Текст заметки
▬▬▬

№9, 1979/Заметки. Реплики. Отклики

Из наблюдений над жизнью русской классики в Японии

3 мая в Японии – день конституции. Все выглядит празднично, красочно. На фасадах домов – флажки, цветы… Играет музыка. В этот день я побывал дома у профессора русской литературы университета Васэда. Пройдя десять – двенадцать минут от станции электрички, мы оказались у двухэтажного деревянного домика дачного типа, построенного в японском стиле. Каменное крыльцо, маленький уютный дворик, он же садик. Цветы. Несколько камней. Миниатюрные деревья… Посредине дворика-садика растет одинокий тюльпан. Профессор привез его из Москвы, с Черемушкинского рынка, погрузив в банку с водой.

Профессор занимается русской литературой давно. Его интересуют писатели, разрабатывающие деревенскую тематику, а также критики XIX века. В СССР профессор был сравнительно недавно, несколько месяцев жил в Москве, посещал лекции и семинары на филологическом факультете МГУ. Он очень хорошо говорит по-русски, проявляет особый интерес к нашим пословицам и поговоркам.

Мы открыли дверь в сад, и тут я обратил внимание на небольшую стайку воробьев, чирикающих громко на ветке высокого дерева. Они взлетали, садились, снова вспархивали и кружились над деревом, а один из них победно сидел на ветке и как бы философски наблюдал происходящее вокруг него.

– Вот это мой сад, – сказал профессор, подходя ко мне, – а это сидит на ветке мой воробей.

– Как это ваш? А остальные – не ваши?

▬▬▬

Проверьте понимание
- A) Перескажите короче в виде списка абзац заметки, начинающийся со слов «Профессор занимается русской литературой давно». Сохраните основные факты.
- B) Выпишите из заметки без изменений фрагмент, начиная со слов «Профессор занимается русской» и заканчивая словами «ветке мой воробей.».

Материал для заданий
▬▬▬

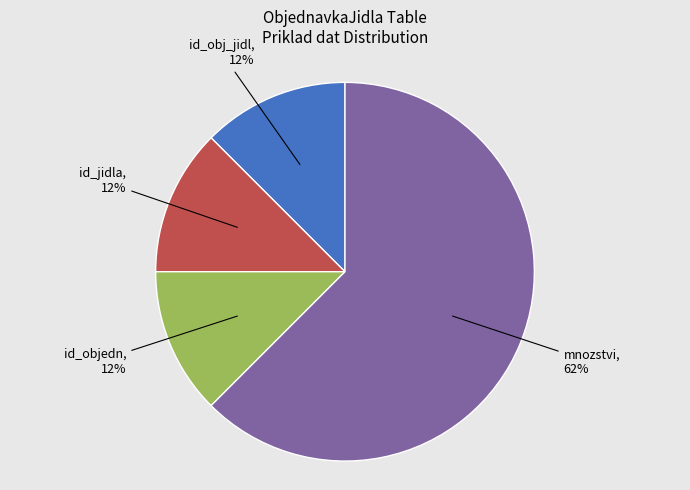

Count the number of slices in the pie.

4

▬▬▬

Ответы к заданиям
- A)
- Профессор давно изучает русскую литературу, особенно писателей деревенской тематики и критиков XIX века.
- Недавно он был в СССР: несколько месяцев жил в Москве, посещал лекции и семинары на филологическом факультете МГУ.
- Он очень хорошо говорит по-русски и особенно интересуется русскими пословицами и поговорками.

- B)
Профессор занимается русской литературой давно. Его интересуют писатели, разрабатывающие деревенскую тематику, а также критики XIX века. В СССР профессор был сравнительно недавно, несколько месяцев жил в Москве, посещал лекции и семинары на филологическом факультете МГУ. Он очень хорошо говорит по-русски, проявляет особый интерес к нашим пословицам и поговоркам.

Мы открыли дверь в сад, и тут я обратил внимание на небольшую стайку воробьев, чирикающих громко на ветке высокого дерева. Они взлетали, садились, снова вспархивали и кружились над деревом, а один из них победно сидел на ветке и как бы философски наблюдал происходящее вокруг него.

– Вот это мой сад, – сказал профессор, подходя ко мне, – а это сидит на ветке мой воробей.